Bei tempi quando bastava un impegno verbale di Enrico Cuccia, senza bisogno di firme per presa conoscenza, e l’aumento di capitale di una società affiliata al salotto buono era cosa fatta. Tempi andati.
Il salvataggio della Fondiaria Sai è diventato una specie di pochade finanziaria-sentimentale, piena di intrighi e colpi di scena, ma adesso la vicenda si arricchisce di dettagli ai limiti del surreale. Bisogna ricordare che a inizio agosto avevamo lasciato i protagonisti di questa “operazione di sistema” alle prese con doppio flop: sia l’aumento di capitale di FonSai sia quello parallelo di Unipol (1,1 miliardi a testa) si erano chiusi con un ampio “inoptato”, che vuole dire che non erano stati trovati abbastanza investitori disposti a metterci i soldi. Nel caso di FonSai, mancano all’appello 432 milioni (fra azioni ordinarie e risparmio), ossia il 61% della parte di aumento soggetta a rischio mercato.

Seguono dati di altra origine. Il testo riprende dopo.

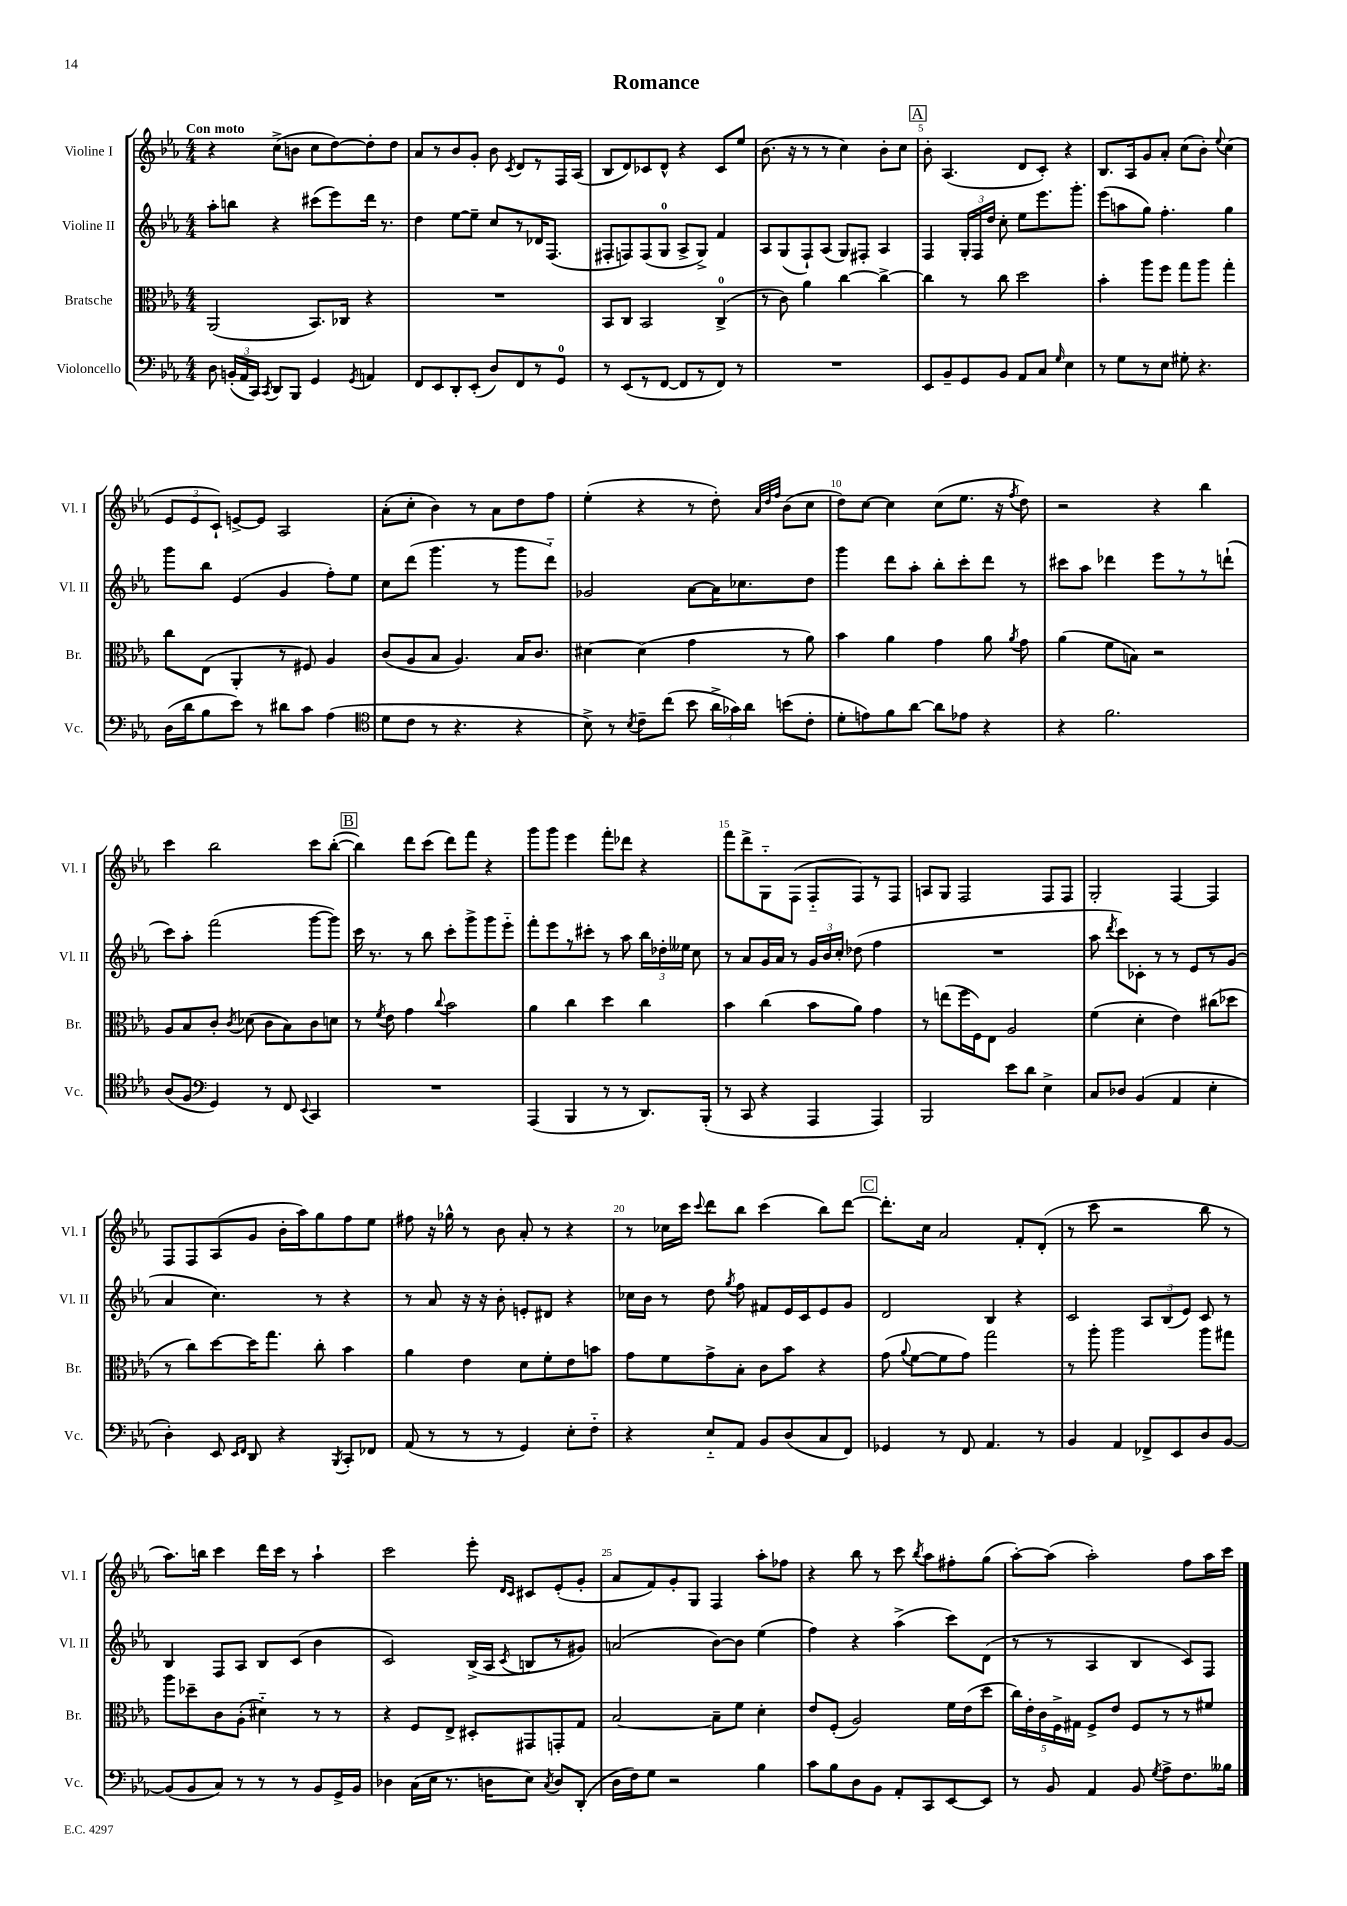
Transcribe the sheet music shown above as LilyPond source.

Arrivati dunque a settembre, è partita l’asta dei diritti di opzione che il mese scorso era stata rinviata a settembre, in attesa di tempi migliori. Avviata ieri con la vendita di 975 diritti, l’asta si è chiusa oggi. In un solo colpo, sono stati acquistati i rimanenti 1,153 milioni di diritti di opzione sulle azioni ordinarie. Tutto esaurito, quindi, un successone? A prima vista si direbbe di sì, senonché al prezzo di 0,0002 euro ciascuno, fanno in totale 230 euro. Che è come dire zero. Non si vedono code di investitori, nonostante l’imponente schieramento di banche del consorzio. Su Unipol, inoltre, i giochi sono ancora aperti: sono stati piazzati 2,8 milioni di diritti su un totale di 5,7 milioni.
Sarà curioso vedere se questi diritti verranno esercitati integralmente (c’è tempo fino al 10 settembre, e servono 290 milioni), chi li eserciterà e dove saranno parcheggiate le azioni non assobirte dal mercato.